### Records for the exercise
----
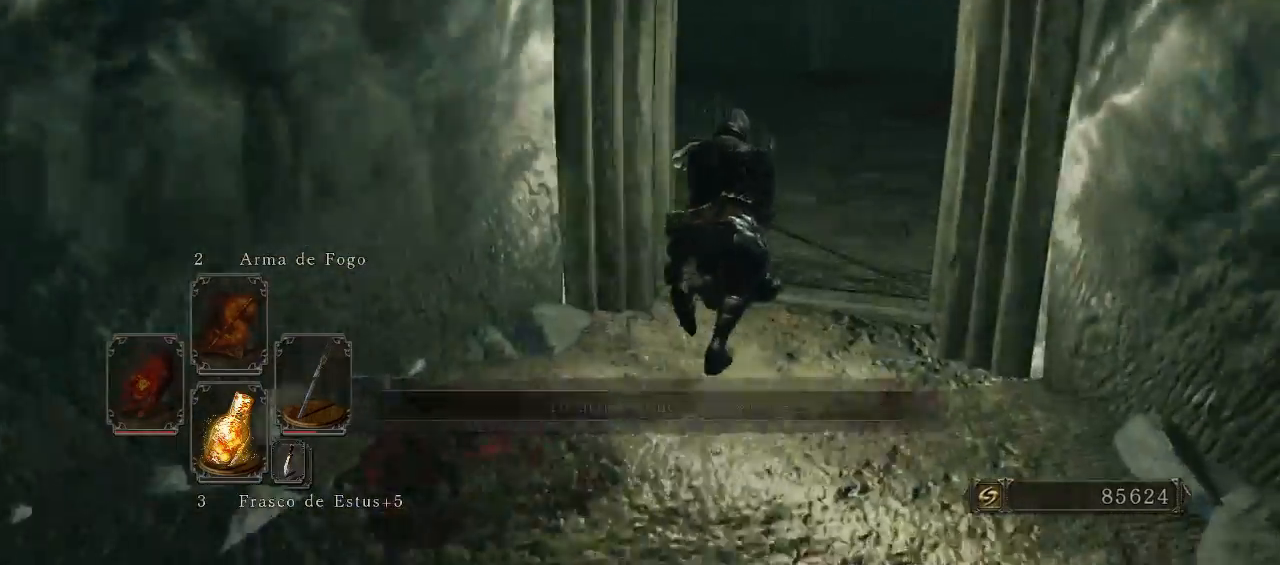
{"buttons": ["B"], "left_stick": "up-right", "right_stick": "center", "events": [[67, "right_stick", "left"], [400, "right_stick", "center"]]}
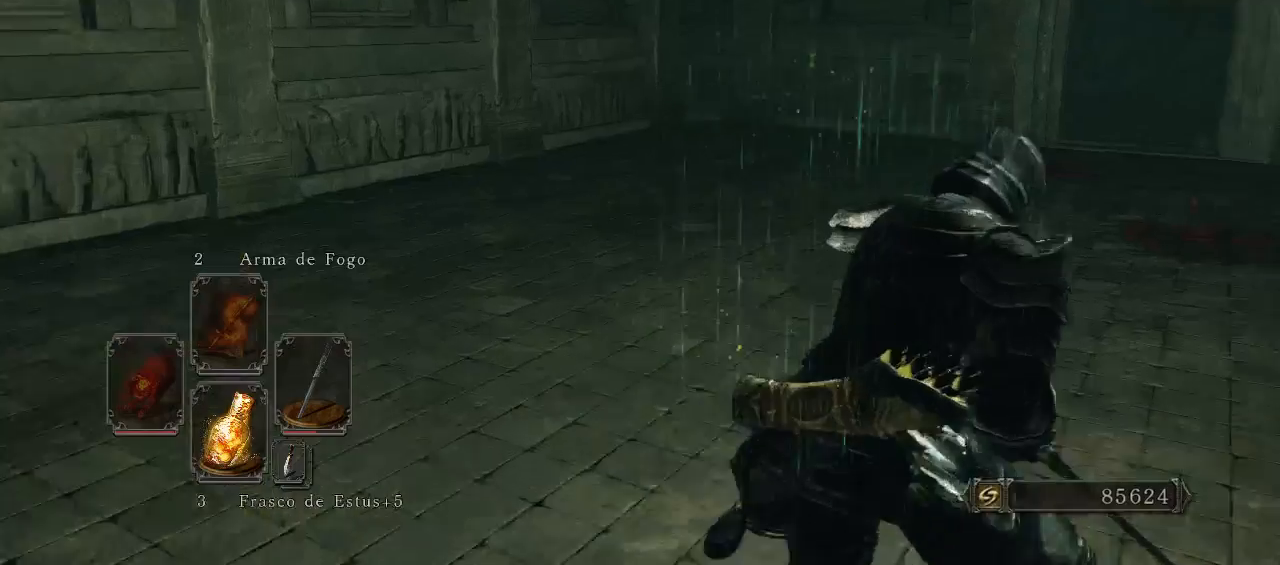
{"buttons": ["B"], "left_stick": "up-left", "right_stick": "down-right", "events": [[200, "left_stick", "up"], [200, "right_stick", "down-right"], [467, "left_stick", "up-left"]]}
----
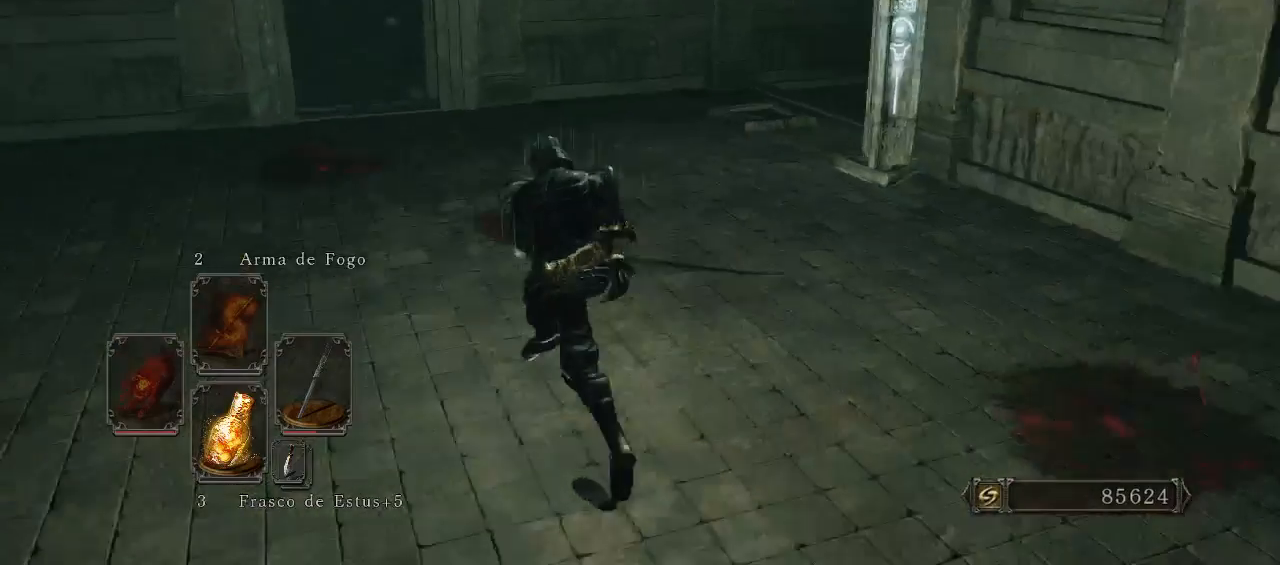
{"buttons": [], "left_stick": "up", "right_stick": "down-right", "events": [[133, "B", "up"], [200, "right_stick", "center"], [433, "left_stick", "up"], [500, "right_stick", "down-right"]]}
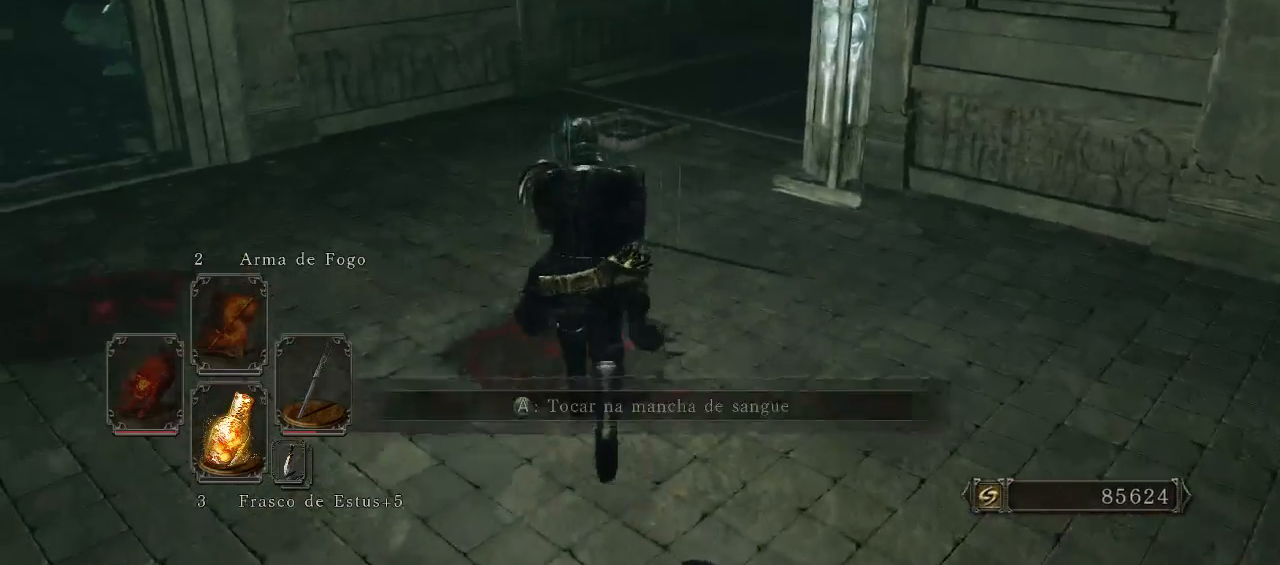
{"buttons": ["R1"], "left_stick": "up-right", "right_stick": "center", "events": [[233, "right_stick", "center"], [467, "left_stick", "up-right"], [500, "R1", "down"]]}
----
### Task description
The word to find is "down". Copy every line of the data that holds it.

### Problem solution
{"buttons": ["B"], "left_stick": "up-left", "right_stick": "down-right", "events": [[200, "left_stick", "up"], [200, "right_stick", "down-right"], [467, "left_stick", "up-left"]]}
{"buttons": [], "left_stick": "up", "right_stick": "down-right", "events": [[133, "B", "up"], [200, "right_stick", "center"], [433, "left_stick", "up"], [500, "right_stick", "down-right"]]}
{"buttons": ["R1"], "left_stick": "up-right", "right_stick": "center", "events": [[233, "right_stick", "center"], [467, "left_stick", "up-right"], [500, "R1", "down"]]}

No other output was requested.